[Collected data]
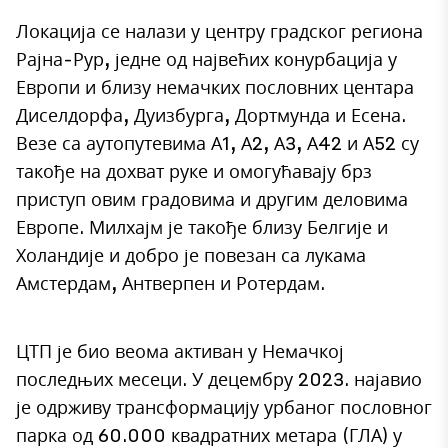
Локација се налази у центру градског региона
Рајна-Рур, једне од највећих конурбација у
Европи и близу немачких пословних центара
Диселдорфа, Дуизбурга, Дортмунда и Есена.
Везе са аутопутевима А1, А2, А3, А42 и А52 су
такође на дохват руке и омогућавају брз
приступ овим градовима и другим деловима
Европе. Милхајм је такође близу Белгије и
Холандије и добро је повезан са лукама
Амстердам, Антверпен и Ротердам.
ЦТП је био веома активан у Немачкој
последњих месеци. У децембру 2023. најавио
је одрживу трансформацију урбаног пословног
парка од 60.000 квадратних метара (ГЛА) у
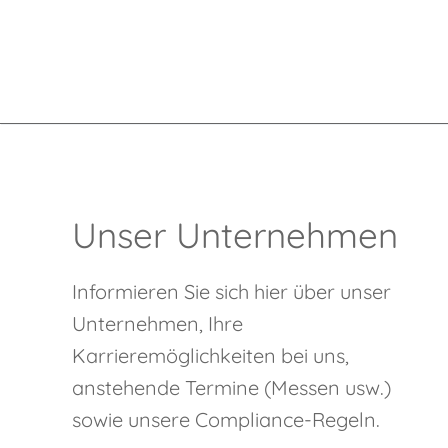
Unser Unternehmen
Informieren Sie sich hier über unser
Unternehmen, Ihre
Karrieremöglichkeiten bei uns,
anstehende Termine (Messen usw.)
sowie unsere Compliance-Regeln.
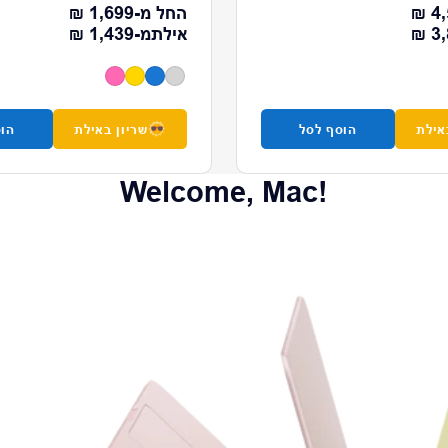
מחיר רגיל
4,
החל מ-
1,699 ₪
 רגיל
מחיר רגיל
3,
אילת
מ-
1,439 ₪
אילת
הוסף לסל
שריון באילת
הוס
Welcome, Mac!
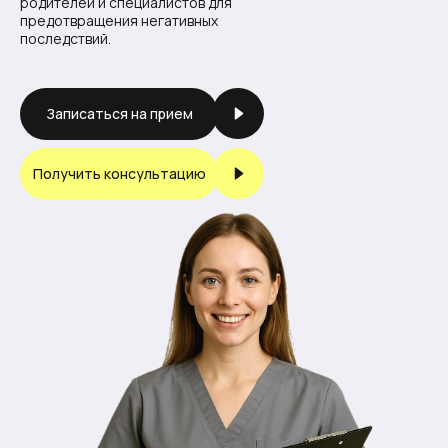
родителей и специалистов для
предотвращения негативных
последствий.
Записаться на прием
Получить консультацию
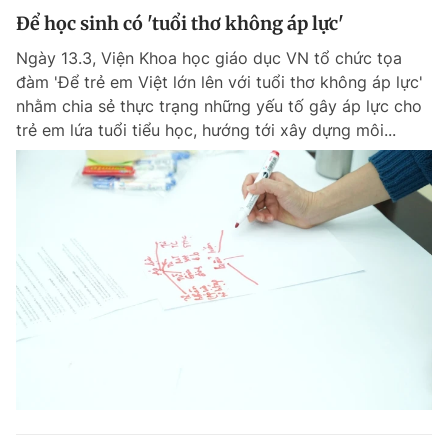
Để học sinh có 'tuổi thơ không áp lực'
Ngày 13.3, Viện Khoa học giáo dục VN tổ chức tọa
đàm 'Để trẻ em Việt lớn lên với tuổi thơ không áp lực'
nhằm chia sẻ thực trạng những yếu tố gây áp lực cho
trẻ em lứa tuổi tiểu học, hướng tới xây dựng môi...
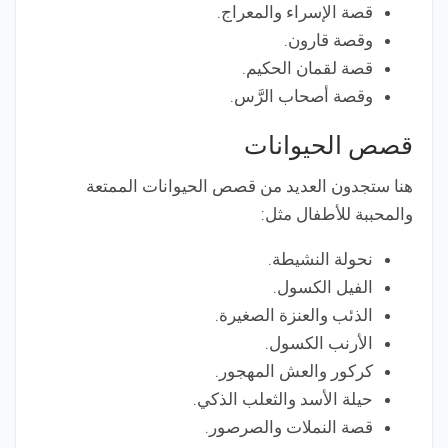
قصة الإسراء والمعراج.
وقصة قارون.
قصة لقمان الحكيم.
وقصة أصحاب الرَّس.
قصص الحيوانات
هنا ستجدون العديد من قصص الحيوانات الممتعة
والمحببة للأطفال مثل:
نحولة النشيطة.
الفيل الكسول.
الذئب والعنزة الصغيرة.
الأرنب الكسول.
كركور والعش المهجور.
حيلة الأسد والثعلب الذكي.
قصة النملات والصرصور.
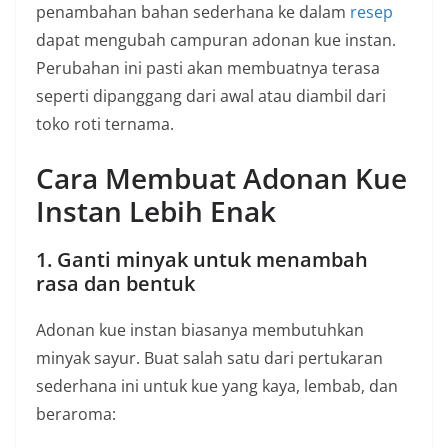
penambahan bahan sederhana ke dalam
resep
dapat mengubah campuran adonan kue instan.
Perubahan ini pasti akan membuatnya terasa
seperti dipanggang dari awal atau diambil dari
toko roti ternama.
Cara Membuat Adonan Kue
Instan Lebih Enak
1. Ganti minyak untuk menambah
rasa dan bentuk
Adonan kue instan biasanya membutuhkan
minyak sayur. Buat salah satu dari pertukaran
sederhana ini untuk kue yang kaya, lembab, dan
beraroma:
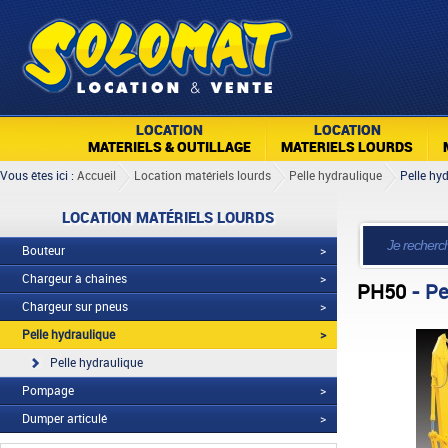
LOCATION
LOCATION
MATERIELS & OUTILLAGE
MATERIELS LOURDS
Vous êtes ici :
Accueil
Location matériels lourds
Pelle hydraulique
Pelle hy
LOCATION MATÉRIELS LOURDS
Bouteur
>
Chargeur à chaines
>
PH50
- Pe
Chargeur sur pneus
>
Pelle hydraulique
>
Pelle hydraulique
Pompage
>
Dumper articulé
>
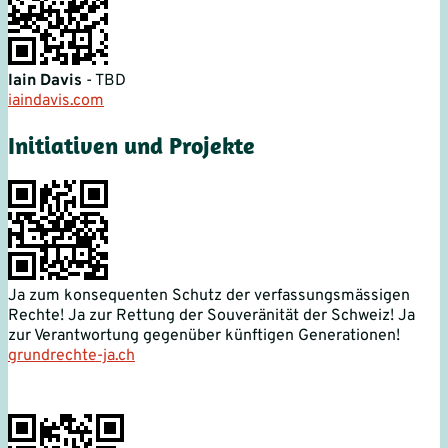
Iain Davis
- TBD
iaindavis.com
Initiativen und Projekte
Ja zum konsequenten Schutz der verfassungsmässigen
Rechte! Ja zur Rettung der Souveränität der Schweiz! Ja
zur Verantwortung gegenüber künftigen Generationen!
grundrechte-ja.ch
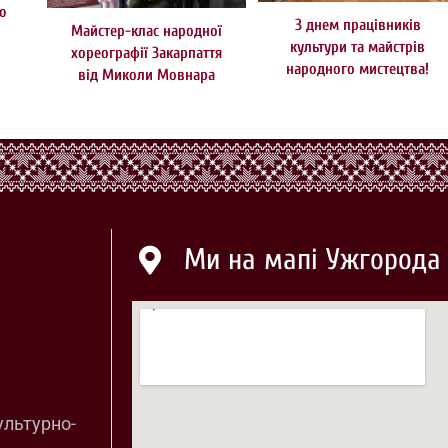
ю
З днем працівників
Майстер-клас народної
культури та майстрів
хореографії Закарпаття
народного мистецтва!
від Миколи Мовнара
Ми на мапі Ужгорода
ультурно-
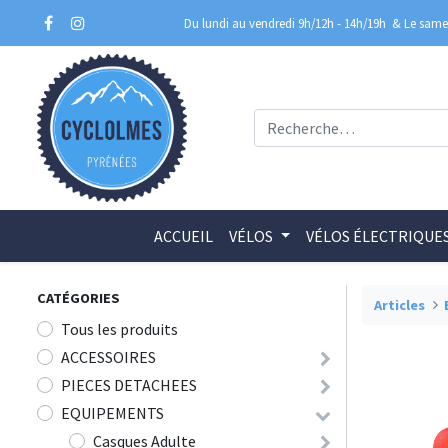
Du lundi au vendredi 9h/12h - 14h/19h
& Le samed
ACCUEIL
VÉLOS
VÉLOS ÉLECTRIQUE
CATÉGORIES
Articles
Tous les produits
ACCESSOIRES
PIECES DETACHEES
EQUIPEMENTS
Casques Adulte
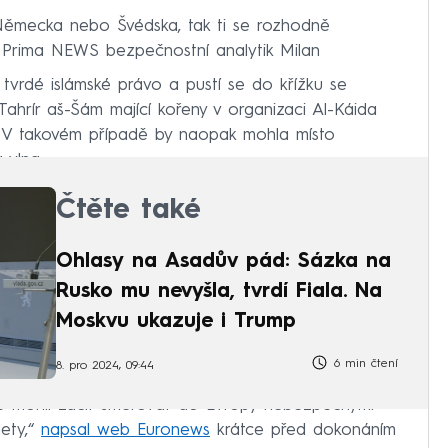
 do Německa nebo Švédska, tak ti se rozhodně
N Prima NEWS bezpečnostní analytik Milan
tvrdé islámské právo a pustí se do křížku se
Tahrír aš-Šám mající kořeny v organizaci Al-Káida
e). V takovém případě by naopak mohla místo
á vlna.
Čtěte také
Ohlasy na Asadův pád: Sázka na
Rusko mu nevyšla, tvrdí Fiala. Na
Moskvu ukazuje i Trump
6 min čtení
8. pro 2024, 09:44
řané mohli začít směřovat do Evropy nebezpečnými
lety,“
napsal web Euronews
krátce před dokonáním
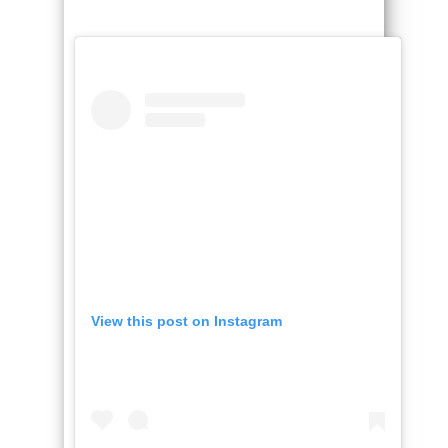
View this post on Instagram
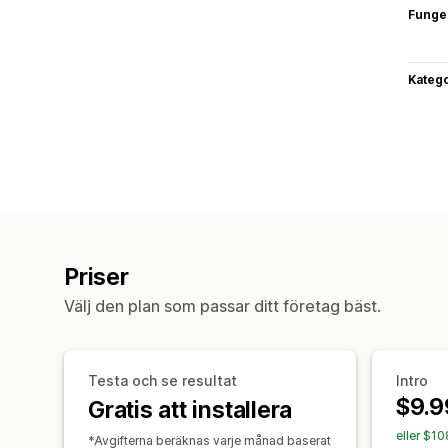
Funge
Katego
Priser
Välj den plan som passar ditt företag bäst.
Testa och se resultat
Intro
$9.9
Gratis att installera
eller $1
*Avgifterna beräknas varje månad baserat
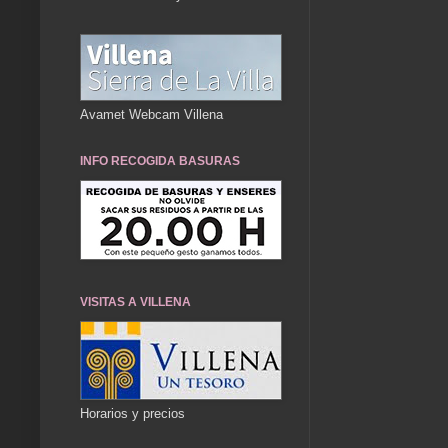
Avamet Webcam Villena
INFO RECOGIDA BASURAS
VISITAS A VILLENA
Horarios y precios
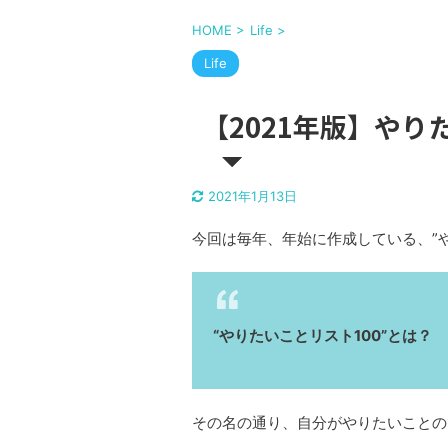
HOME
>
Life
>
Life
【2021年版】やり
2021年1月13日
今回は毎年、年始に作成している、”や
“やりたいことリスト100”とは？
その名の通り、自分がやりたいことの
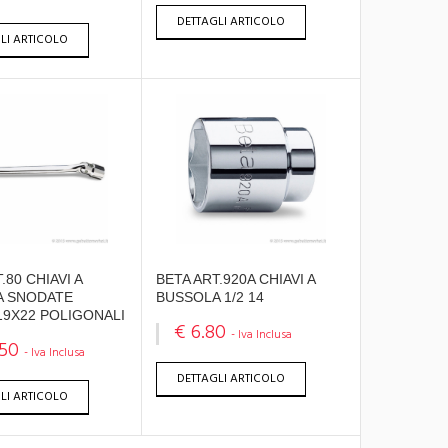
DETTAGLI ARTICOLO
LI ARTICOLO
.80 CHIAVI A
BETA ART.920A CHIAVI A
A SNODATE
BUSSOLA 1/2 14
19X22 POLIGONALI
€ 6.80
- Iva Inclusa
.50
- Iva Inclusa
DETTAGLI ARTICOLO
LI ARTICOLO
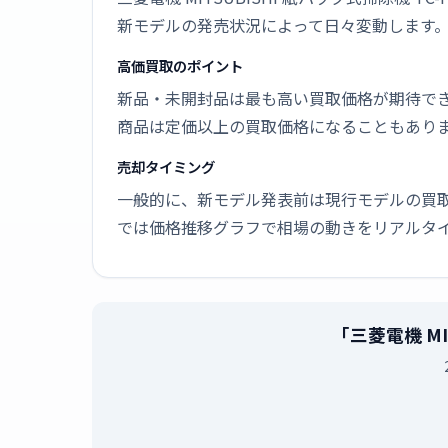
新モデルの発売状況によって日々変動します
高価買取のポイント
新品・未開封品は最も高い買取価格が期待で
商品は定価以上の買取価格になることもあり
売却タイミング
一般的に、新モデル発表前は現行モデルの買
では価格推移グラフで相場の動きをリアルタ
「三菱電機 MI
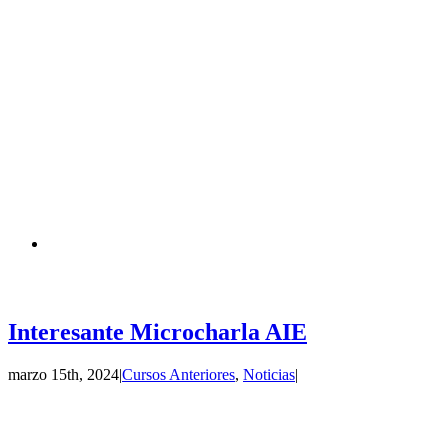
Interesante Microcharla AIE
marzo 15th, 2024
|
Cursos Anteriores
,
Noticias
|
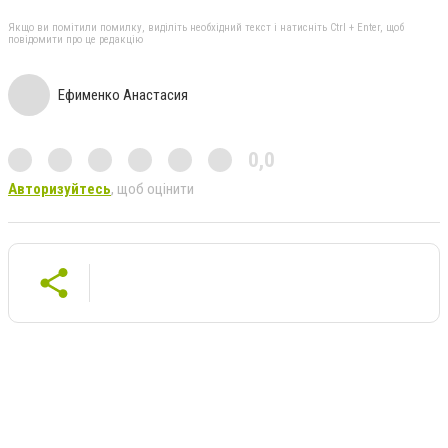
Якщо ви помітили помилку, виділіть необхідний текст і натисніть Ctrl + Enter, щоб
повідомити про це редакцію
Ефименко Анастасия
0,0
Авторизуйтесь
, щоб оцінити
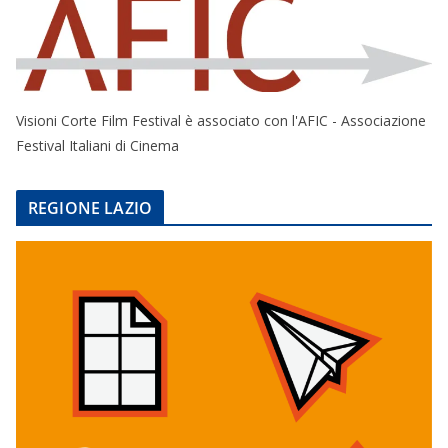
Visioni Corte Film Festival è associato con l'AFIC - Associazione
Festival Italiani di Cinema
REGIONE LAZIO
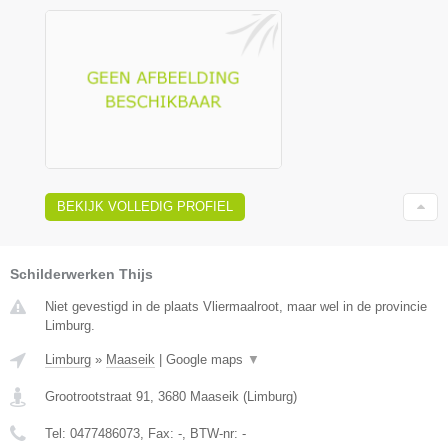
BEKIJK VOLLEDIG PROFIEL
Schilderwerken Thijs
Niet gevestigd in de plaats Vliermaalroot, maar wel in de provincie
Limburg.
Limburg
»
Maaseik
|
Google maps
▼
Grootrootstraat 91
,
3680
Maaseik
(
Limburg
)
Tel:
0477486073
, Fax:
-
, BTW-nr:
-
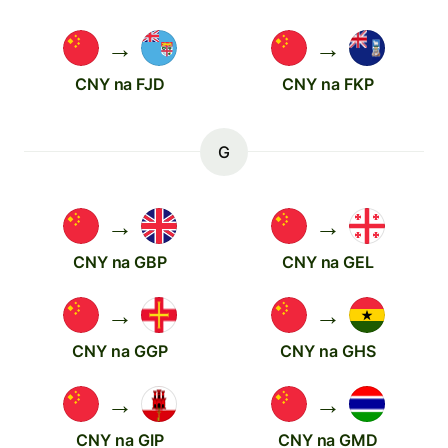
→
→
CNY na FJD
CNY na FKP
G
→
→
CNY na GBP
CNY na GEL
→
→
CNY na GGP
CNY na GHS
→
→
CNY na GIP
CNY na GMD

- _EXERCISE DESCRIPTION_
Write out all the lines again, swapping "Maaseik" for "Hasselt" everywhere it appears and keeping everything else the same. Leave the pictures out.

- _ANSWER TO THIS EXERCISE_
Локација се налази у центру градског региона
Рајна-Рур, једне од највећих конурбација у
Европи и близу немачких пословних центара
Диселдорфа, Дуизбурга, Дортмунда и Есена.
Везе са аутопутевима А1, А2, А3, А42 и А52 су
такође на дохват руке и омогућавају брз
приступ овим градовима и другим деловима
Европе. Милхајм је такође близу Белгије и
Холандије и добро је повезан са лукама
Амстердам, Антверпен и Ротердам.
ЦТП је био веома активан у Немачкој
последњих месеци. У децембру 2023. најавио
је одрживу трансформацију урбаног пословног
парка од 60.000 квадратних метара (ГЛА) у
Unser Unternehmen
Informieren Sie sich hier über unser
Unternehmen, Ihre
Karrieremöglichkeiten bei uns,
anstehende Termine (Messen usw.)
sowie unsere Compliance-Regeln.
מחיר רגיל
4,
החל מ-
1,699 ₪
 רגיל
מחיר רגיל
3,
אילת
מ-
1,439 ₪
אילת
הוסף לסל
שריון באילת
הוס
Welcome, Mac!
родителей и специалистов для
предотвращения негативных
последствий.
Записаться на прием
Получить консультацию
Để học sinh có 'tuổi thơ không áp lực'
Ngày 13.3, Viện Khoa học giáo dục VN tổ chức tọa
đàm 'Để trẻ em Việt lớn lên với tuổi thơ không áp lực'
nhằm chia sẻ thực trạng những yếu tố gây áp lực cho
trẻ em lứa tuổi tiểu học, hướng tới xây dựng môi...
قصة الإسراء والمعراج.
وقصة قارون.
قصة لقمان الحكيم.
وقصة أصحاب الرَّس.
قصص الحيوانات
هنا ستجدون العديد من قصص الحيوانات الممتعة
والمحببة للأطفال مثل:
نحولة النشيطة.
الفيل الكسول.
الذئب والعنزة الصغيرة.
الأرنب الكسول.
كركور والعش المهجور.
حيلة الأسد والثعلب الذكي.
قصة النملات والصرصور.
penambahan bahan sederhana ke dalam
resep
dapat mengubah campuran adonan kue instan.
Perubahan ini pasti akan membuatnya terasa
seperti dipanggang dari awal atau diambil dari
toko roti ternama.
Cara Membuat Adonan Kue
Instan Lebih Enak
1. Ganti minyak untuk menambah
rasa dan bentuk
Adonan kue instan biasanya membutuhkan
minyak sayur. Buat salah satu dari pertukaran
sederhana ini untuk kue yang kaya, lembab, dan
beraroma:
LOCATION
LOCATION
MATERIELS & OUTILLAGE
MATERIELS LOURDS
Vous êtes ici :
Accueil
Location matériels lourds
Pelle hydraulique
Pelle hy
LOCATION MATÉRIELS LOURDS
Bouteur
>
Chargeur à chaines
>
PH50
- Pe
Chargeur sur pneus
>
Pelle hydraulique
>
Pelle hydraulique
Pompage
>
Dumper articulé
>
Iain Davis
- TBD
iaindavis.com
Initiativen und Projekte
Ja zum konsequenten Schutz der verfassungsmässigen
Rechte! Ja zur Rettung der Souveränität der Schweiz! Ja
zur Verantwortung gegenüber künftigen Generationen!
grundrechte-ja.ch
ю
З днем працівників
Майстер-клас народної
культури та майстрів
хореографії Закарпаття
народного мистецтва!
від Миколи Мовнара
Ми на мапі Ужгорода
ультурно-
Du lundi au vendredi 9h/12h - 14h/19h
& Le samed
ACCUEIL
VÉLOS
VÉLOS ÉLECTRIQUE
CATÉGORIES
Articles
Tous les produits
ACCESSOIRES
PIECES DETACHEES
EQUIPEMENTS
Casques Adulte
 do Německa nebo Švédska, tak ti se rozhodně
N Prima NEWS bezpečnostní analytik Milan
tvrdé islámské právo a pustí se do křížku se
Tahrír aš-Šám mající kořeny v organizaci Al-Káida
e). V takovém případě by naopak mohla místo
á vlna.
Čtěte také
Ohlasy na Asadův pád: Sázka na
Rusko mu nevyšla, tvrdí Fiala. Na
Moskvu ukazuje i Trump
6 min čtení
8. pro 2024, 09:44
řané mohli začít směřovat do Evropy nebezpečnými
lety,“
napsal web Euronews
krátce před dokonáním
View this post on Instagram
Funge
Katego
Priser
Välj den plan som passar ditt företag bäst.
Testa och se resultat
Intro
$9.9
Gratis att installera
eller $1
*Avgifterna beräknas varje månad baserat
Avamet Webcam Villena
INFO RECOGIDA BASURAS
VISITAS A VILLENA
Horarios y precios
HOME
>
Life
>
Life
【2021年版】やり
2021年1月13日
今回は毎年、年始に作成している、”や
“やりたいことリスト100”とは？
その名の通り、自分がやりたいことの
DETTAGLI ARTICOLO
LI ARTICOLO
.80 CHIAVI A
BETA ART.920A CHIAVI A
A SNODATE
BUSSOLA 1/2 14
19X22 POLIGONALI
€ 6.80
- Iva Inclusa
.50
- Iva Inclusa
DETTAGLI ARTICOLO
LI ARTICOLO
新モデルの発売状況によって日々変動します
高価買取のポイント
新品・未開封品は最も高い買取価格が期待で
商品は定価以上の買取価格になることもあり
売却タイミング
一般的に、新モデル発表前は現行モデルの買
では価格推移グラフで相場の動きをリアルタ
「三菱電機 MI
Interesante Microcharla AIE
marzo 15th, 2024
|
Cursos Anteriores
,
Noticias
|
Якщо ви помітили помилку, виділіть необхідний текст і натисніть Ctrl + Enter, щоб
повідомити про це редакцію
Ефименко Анастасия
0,0
Авторизуйтесь
, щоб оцінити
Visioni Corte Film Festival è associato con l'AFIC - Associazione
Festival Italiani di Cinema
REGIONE LAZIO
BEKIJK VOLLEDIG PROFIEL
Schilderwerken Thijs
Niet gevestigd in de plaats Vliermaalroot, maar wel in de provincie
Limburg.
Limburg
»
Hasselt
|
Google maps
▼
Grootrootstraat 91
,
3680
Hasselt
(
Limburg
)
Tel:
0477486073
, Fax:
-
, BTW-nr:
-
→
→
CNY na FJD
CNY na FKP
G
→
→
CNY na GBP
CNY na GEL
→
→
CNY na GGP
CNY na GHS
→
→
CNY na GIP
CNY na GMD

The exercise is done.